Salesforce Service Cloud
Salesforce Service Cloud is a tool for your client-facing teams. These teams can support your customers in technical, business to business, business to consumer, or blended ways. The beauty of Service Cloud is that it can be extended to support teams of any size and support need. Salesforce always promotes how much efficiency gains you can get out of the Service Cloud platform. Those efficiency gains are only valuable if your team has them set up for scalable use and is trained on the tools while also being monitored that they actually use the tools. In this blog, we will review 4 features that when rolled out effectively will create success for your teams.
MACROS for Emailing
Email is one of the key support channels for a company. Support doesn’t have to start with email but may get transitioned from a phone call or chat to email if the process requires follow-up. This process in an aging Salesforce account can be counterproductive. An account I worked on once had 4200+ email templates. The number one feedback from leadership was that the team wasn’t even using email templates. They had templates they used most stored on a one drive so they could get to them quickly and send them. This meant links, dates, etc were not maintained and created even more issues for the support teams. A lot of Salesforce accounts have an email template graveyard and with some proper access level, you can make sure that support can only see 100-200 templates of the graveyard. 100-200 is still a lot! If you properly roll out Service Cloud features you can add Macros to your support process. These macros can be named for the thing they may need to do like a refund and can even be limited to only working when refund is selected on a case. This takes the searching away from the user and presents them with what they need. This isn’t effective if you turn all 200 items into Macros without strategy and training.

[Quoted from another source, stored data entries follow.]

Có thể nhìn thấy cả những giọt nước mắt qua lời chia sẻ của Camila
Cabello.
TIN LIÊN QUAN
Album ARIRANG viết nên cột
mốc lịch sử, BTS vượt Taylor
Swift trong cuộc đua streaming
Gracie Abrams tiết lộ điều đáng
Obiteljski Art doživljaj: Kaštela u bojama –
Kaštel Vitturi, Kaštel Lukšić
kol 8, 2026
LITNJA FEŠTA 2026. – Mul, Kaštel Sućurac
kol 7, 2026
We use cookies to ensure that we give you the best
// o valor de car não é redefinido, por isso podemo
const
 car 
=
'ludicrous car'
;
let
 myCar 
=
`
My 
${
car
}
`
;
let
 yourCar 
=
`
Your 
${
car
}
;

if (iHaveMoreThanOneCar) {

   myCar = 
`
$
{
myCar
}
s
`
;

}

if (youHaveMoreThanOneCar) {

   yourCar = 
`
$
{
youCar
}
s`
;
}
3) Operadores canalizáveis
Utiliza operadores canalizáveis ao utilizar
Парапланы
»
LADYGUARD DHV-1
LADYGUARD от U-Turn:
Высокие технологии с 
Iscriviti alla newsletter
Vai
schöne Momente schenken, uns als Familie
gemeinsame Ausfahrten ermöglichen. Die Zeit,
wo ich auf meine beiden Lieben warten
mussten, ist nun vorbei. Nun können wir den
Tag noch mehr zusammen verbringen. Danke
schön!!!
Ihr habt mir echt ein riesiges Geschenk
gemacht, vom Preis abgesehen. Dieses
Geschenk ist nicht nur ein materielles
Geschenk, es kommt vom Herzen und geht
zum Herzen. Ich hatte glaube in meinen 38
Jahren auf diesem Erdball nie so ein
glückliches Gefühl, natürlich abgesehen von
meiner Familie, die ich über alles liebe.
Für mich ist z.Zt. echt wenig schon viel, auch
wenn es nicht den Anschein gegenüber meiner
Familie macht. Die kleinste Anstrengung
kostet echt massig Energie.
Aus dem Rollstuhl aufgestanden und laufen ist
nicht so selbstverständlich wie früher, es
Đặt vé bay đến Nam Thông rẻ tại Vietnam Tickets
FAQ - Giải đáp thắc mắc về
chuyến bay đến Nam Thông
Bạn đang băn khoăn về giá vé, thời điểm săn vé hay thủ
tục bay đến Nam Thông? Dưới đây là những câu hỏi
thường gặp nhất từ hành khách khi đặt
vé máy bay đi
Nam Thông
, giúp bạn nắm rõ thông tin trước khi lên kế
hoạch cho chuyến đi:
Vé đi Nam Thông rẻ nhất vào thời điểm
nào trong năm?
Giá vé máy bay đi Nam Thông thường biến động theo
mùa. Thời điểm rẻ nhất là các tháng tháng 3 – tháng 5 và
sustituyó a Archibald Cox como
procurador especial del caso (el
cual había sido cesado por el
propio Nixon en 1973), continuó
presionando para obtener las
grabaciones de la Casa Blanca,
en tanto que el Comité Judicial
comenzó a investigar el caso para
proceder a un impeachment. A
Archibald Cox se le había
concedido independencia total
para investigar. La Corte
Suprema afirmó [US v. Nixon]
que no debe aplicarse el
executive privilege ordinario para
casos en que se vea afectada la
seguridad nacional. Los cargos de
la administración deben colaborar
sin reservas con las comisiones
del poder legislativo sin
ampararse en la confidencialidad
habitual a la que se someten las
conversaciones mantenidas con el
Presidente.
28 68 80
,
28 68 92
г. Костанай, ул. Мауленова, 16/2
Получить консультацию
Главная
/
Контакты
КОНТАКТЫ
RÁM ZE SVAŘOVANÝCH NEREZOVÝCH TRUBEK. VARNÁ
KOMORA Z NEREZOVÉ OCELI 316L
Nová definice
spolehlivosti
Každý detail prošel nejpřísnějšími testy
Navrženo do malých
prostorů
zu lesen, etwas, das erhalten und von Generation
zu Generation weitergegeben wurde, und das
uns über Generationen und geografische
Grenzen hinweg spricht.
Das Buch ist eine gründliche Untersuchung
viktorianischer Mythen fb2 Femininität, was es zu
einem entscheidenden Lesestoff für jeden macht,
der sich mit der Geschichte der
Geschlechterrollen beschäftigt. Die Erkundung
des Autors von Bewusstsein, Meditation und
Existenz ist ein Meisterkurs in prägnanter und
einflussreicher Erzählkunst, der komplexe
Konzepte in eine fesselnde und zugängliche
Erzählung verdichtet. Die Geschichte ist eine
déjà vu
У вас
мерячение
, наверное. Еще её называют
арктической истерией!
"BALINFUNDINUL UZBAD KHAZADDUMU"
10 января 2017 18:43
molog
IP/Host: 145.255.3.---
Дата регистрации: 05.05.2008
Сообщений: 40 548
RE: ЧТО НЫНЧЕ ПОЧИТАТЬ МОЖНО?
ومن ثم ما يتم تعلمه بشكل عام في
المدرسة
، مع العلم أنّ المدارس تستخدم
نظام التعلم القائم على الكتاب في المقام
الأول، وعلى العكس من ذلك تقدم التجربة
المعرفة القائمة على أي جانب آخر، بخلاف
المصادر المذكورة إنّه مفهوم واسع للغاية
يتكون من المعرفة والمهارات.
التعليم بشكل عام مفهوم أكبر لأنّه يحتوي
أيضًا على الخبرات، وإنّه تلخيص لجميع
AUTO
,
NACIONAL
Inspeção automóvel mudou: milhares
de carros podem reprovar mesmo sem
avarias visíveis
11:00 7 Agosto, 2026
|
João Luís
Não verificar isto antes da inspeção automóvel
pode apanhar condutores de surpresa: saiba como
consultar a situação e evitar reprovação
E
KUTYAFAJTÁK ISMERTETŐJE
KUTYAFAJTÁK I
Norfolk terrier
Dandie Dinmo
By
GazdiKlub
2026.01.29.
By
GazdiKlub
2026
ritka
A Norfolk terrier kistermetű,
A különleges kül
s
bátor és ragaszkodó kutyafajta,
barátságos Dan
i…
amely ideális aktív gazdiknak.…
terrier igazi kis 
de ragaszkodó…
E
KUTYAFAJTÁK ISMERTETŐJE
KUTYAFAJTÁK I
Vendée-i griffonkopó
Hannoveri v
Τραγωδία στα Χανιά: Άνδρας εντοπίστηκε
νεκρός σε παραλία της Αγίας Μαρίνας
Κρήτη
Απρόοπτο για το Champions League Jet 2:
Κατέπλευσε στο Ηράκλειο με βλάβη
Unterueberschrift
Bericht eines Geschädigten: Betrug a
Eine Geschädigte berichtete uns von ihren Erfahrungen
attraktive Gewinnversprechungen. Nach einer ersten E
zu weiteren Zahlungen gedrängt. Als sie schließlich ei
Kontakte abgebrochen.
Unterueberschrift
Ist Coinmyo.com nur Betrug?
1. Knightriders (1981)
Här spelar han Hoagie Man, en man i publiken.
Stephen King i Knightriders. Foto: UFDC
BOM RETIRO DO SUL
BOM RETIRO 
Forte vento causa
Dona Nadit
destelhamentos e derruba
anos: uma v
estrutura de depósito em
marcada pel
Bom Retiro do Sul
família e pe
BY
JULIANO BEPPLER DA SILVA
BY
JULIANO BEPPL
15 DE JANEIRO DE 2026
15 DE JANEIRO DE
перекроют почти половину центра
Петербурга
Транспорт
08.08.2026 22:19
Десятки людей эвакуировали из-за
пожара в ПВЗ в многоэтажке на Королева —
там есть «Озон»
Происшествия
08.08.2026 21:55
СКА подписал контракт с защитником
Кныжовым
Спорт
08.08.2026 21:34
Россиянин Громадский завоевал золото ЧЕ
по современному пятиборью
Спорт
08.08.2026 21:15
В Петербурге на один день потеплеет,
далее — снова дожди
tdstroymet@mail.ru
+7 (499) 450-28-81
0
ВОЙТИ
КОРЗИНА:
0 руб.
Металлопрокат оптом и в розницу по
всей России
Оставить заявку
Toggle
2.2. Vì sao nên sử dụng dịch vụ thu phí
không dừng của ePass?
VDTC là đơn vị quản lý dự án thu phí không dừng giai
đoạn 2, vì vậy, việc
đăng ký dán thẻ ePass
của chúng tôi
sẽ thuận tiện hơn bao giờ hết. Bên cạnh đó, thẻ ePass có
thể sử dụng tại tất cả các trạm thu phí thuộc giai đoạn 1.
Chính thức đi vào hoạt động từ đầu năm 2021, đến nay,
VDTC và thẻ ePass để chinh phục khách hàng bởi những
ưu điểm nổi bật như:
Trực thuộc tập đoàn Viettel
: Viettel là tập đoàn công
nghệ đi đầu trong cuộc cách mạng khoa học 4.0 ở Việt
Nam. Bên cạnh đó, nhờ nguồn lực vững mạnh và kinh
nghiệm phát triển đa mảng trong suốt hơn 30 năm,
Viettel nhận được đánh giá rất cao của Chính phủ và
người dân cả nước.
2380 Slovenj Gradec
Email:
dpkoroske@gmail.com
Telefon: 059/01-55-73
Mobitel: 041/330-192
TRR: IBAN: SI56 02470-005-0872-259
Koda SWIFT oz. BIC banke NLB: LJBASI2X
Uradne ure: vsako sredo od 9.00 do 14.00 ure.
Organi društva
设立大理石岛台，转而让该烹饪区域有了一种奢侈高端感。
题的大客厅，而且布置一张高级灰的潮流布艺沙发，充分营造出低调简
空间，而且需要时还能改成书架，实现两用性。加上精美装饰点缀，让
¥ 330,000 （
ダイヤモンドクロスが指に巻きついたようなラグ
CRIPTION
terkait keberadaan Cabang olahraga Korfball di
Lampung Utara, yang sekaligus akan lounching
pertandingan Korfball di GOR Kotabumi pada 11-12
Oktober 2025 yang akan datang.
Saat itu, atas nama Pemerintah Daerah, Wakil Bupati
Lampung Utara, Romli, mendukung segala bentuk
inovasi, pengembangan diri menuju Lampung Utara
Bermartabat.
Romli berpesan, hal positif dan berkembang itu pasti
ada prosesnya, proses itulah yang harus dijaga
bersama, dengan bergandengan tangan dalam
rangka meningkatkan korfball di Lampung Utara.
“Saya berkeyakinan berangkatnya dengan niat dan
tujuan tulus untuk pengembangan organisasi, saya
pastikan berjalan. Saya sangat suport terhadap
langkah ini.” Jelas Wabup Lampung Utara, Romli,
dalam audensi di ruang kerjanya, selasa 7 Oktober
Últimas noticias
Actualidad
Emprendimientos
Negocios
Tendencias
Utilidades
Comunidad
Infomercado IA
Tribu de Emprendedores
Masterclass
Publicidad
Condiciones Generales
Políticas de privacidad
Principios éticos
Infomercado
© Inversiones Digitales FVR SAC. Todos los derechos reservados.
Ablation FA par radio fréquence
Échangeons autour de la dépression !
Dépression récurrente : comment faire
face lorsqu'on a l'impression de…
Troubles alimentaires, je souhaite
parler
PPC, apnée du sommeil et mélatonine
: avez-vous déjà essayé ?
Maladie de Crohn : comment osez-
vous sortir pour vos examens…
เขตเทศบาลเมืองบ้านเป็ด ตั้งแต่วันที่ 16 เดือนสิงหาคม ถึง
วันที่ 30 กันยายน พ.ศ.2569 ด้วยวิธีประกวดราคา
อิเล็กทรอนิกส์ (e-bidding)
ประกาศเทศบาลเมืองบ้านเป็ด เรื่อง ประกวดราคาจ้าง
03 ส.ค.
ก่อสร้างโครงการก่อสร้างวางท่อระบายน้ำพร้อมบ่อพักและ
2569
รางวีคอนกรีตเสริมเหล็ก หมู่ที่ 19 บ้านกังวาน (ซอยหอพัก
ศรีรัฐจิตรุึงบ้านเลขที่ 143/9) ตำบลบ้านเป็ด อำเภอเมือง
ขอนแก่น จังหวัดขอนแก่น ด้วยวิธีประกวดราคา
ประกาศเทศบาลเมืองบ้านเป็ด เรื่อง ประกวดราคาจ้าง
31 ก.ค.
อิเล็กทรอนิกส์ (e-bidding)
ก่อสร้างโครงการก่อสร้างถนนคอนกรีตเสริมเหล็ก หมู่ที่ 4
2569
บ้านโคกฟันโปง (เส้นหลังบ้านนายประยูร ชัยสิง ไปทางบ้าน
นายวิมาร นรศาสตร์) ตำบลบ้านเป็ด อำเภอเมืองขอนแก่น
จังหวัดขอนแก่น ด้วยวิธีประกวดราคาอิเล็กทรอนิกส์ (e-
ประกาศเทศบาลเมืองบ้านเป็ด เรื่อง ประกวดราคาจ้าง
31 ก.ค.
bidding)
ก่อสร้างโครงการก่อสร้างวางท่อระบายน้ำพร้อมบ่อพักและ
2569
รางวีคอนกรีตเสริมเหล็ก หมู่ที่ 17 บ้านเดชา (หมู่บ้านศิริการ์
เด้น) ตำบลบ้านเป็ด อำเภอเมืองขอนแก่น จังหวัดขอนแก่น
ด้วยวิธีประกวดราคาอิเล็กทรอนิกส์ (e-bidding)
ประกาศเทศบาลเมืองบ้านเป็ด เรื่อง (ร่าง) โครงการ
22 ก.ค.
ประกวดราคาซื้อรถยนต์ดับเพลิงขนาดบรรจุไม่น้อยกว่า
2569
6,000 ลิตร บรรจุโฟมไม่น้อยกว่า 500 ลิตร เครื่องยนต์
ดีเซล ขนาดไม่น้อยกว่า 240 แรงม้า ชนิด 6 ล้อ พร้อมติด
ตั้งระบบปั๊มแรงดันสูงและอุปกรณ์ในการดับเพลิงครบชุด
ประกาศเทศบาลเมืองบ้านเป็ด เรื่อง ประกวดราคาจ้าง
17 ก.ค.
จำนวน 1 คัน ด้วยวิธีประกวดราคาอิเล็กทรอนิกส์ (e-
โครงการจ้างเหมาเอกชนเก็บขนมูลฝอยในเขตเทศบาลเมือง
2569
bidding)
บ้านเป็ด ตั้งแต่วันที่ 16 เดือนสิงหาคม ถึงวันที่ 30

Using a Macro to Populate the Email Action
Quick Text
You may have a business model that is business to business and business to consumer. Rather than creating email templates for each business model you could create one template and then have quick text that can be used to update the language for the situation. Maybe your brand voice dictates that you address consumers by their first name but b2b clients by salutation and last name. Your team shouldn’t have to type this out every time – give them a quick text and let the system fill it in. If there are quick answers to common questions in chat or email give your team text so they don’t have to copy and paste it from some other source. Our goal for service agents should be to keep them in the same system as much as possible. This quick text can even extend to your Knowledge base. Sometimes your knowledge base has internal and external information and without some customization may not be appropriate for customers so simply pdf’ing your knowledge article for the customer could present challenges. Think of how many times Apple has to answer a warranty claim, phone battery issue, or similar. If there are simple steps that can reset the phone or get the customer to see their warranty information the agent can send that with a quick text from the article in a wrap-up email – saving you an email template.